Environmental disclosures were not always contentious. The S.E.C. received little pushback in 1971 when it first mandated environmental disclosures, the letter’s signatories write. In 2010, there were policy objections to climate-related guidance, but “sophisticated counsel did not contend that the S.E.C. lacked authority,” they write.
Nonetheless, the agency’s current proposal has generated significant pushback. In March, Representative Patrick McHenry of North Carolina, the top Republican on the House Financial Services Committee, and Jay Clayton, an S.E.C. chair under Donald Trump, called the S.E.C.’s proposal “overreach,” and said the power to mandate new rules on a major political and economic issue rests with Congress.
The Supreme Court is deciding a key environmental policy case. The court will soon issue a ruling in a case that challenges the Environmental Protection Agency’s power to regulate carbon emissions, which could have broad implications for agency powers and the Biden administration’s climate policy goals. If the court rules against the E.P.A., claims that the S.E.C. is now overreaching may gain traction.
The signatories disagree on policy. But they all reject claims that the agency lacks the power to act on climate, said Satyam Khanna, a Stanford fellow who was the S.E.C.’s senior climate policy adviser. “Democrats and Republicans alike know that the S.E.C.’s recent activity in this space is an evolution, not a revolution,” he said.
“Whenever I think about work, I stop thinking about what is happening in Odesa.”
— Inha Kushnir, an employee of the Lithuanian company Nordcurrent, and a member of Ukraine’s information technology diaspora. Many tech workers relocated to other parts of Europe after Russia’s invasion.
An obscure religious group and a suit against Google
A former video producer at Google claims he was fired after he complained that a religious organization called the Fellowship of Friends had gained a foothold inside a Google business unit, The Times’s Cade Metz and Daisuke Wakabayashi write. Even in the context of Google’s freewheeling office culture, the story is an unusual one.
As many as 12 members of the group and close relatives worked for the Google Developer Studio, which produces videos showcasing the company’s technologies, according to a lawsuit filed by the producer, Kevin Lloyd. Many other Fellowship members staffed company events, working registration desks, taking photographs, playing music, providing massages and serving wine.
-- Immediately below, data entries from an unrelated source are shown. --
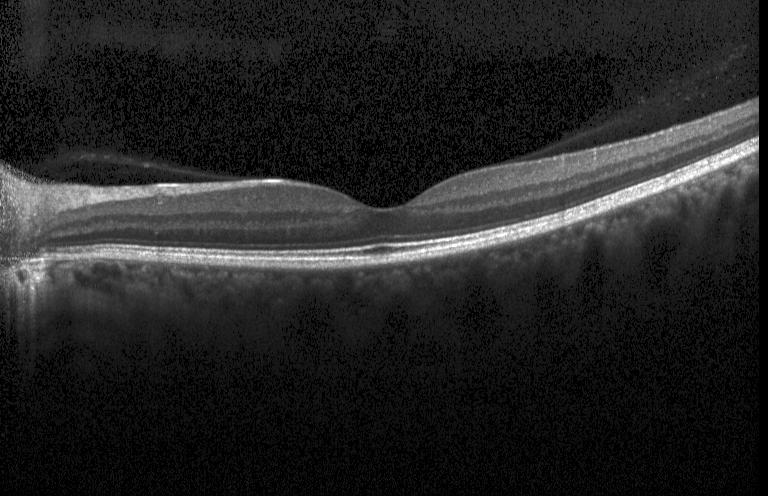
Macular scan. Retinal OCT B-scan. Heidelberg Spectralis OCT system — Finding: no evidence of choroidal neovascularization, diabetic macular edema, or drusen.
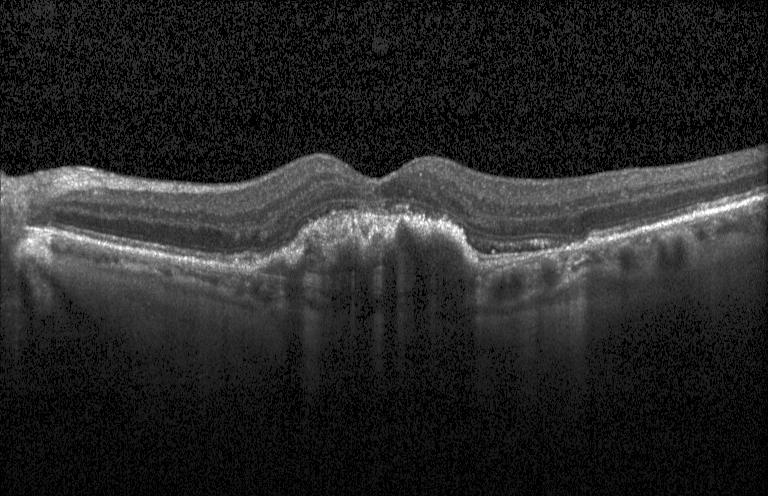

OCT finding: a choroidal neovascular membrane.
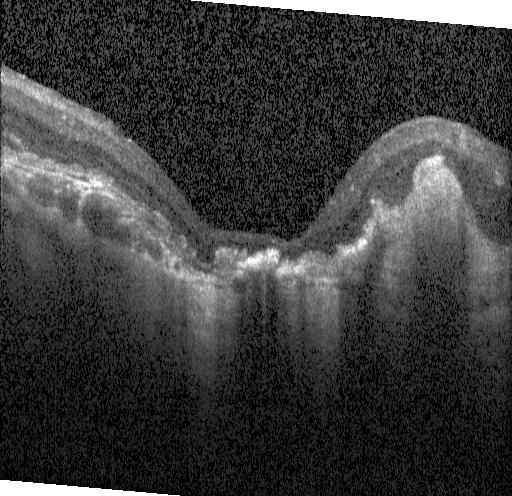
Optical coherence tomography B-scan; horizontal scan through the fovea; spectral-domain OCT.
Choroidal neovascularization.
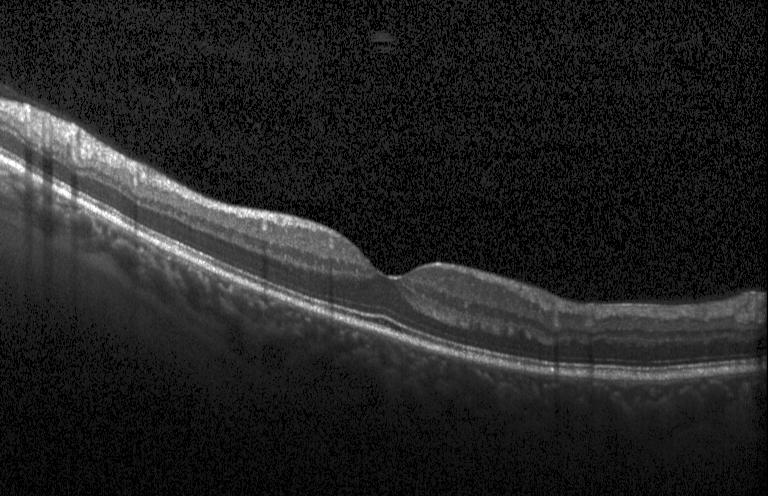

Macular scan · retinal OCT cross-section · Heidelberg Spectralis OCT system · spectral-domain OCT — Macular OCT: neither choroidal neovascularization, diabetic macular edema, nor drusen.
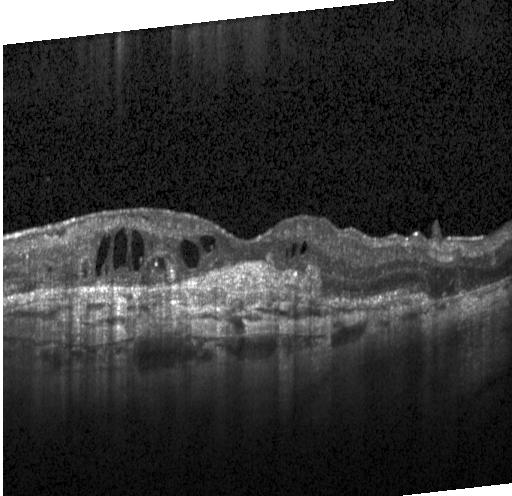

Acquired on a Heidelberg Spectralis; retinal OCT B-scan — Impression: a choroidal neovascular membrane.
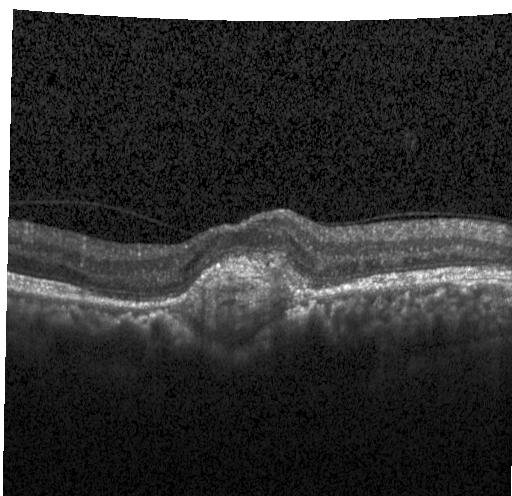
Centered on the fovea · OCT line scan · Heidelberg Spectralis OCT system · spectral-domain OCT
Macular OCT: choroidal neovascularization (CNV).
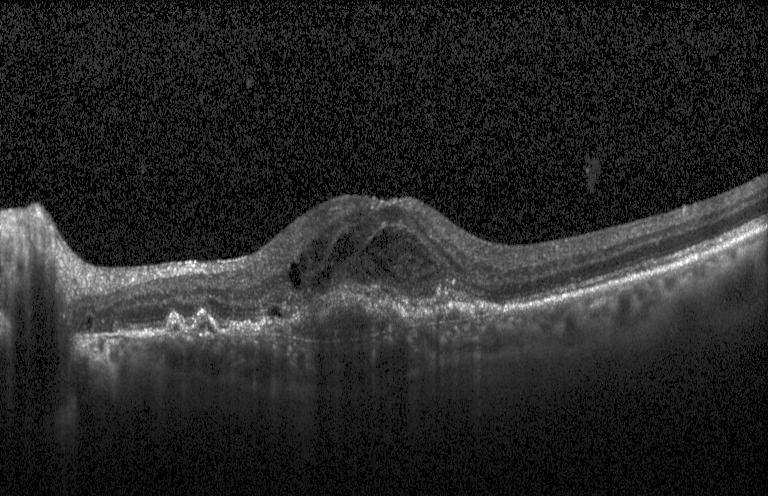 Dx: CNV.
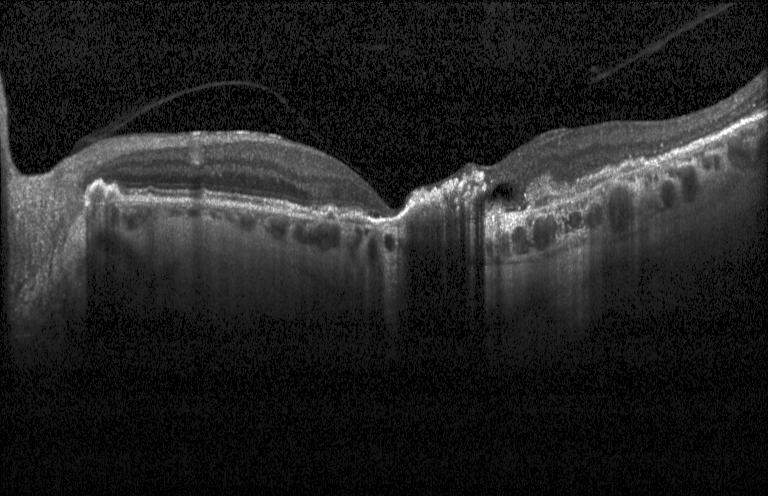

SD-OCT, centered on the fovea, Heidelberg Spectralis, retinal OCT cross-section
Diagnosis: a choroidal neovascular membrane.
Lloyd says he lost his job because he complained about the organization’s influence. His lawsuit, filed in August, accuses Google and Advanced Systems Group, or ASG, the company that sent Lloyd to Google as a contractor, of violating a California law that protects workers against discrimination. ASG denied the accusations, and Google said it would look into them.
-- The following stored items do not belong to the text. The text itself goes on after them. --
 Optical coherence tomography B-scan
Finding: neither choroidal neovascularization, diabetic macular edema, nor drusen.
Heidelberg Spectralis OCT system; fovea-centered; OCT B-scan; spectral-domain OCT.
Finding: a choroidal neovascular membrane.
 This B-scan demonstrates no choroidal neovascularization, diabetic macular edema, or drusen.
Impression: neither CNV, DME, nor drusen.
The Fellowship believes a higher consciousness can be achieved by embracing the fine arts. Founded in 1970 by a former schoolteacher, the group describes itself as an organization “available to anyone interested in pursuing the spiritual work of awakening.” It claims 1,500 members, who are typically required to give 10 percent of their monthly earnings to the organization.
The Google unit is run by a longtime member of the Fellowship, Peter Lubbers. The team’s leadership abused the hiring system that brought workers in as contractors, said Erik Johansen, a senior video producer who has worked for the unit since 2015 through ASG. “They were able to further their own aims very rapidly because they could hire people with far less scrutiny and a far less rigorous on-boarding process than if these people were brought on as full-time employees,” Johansen said.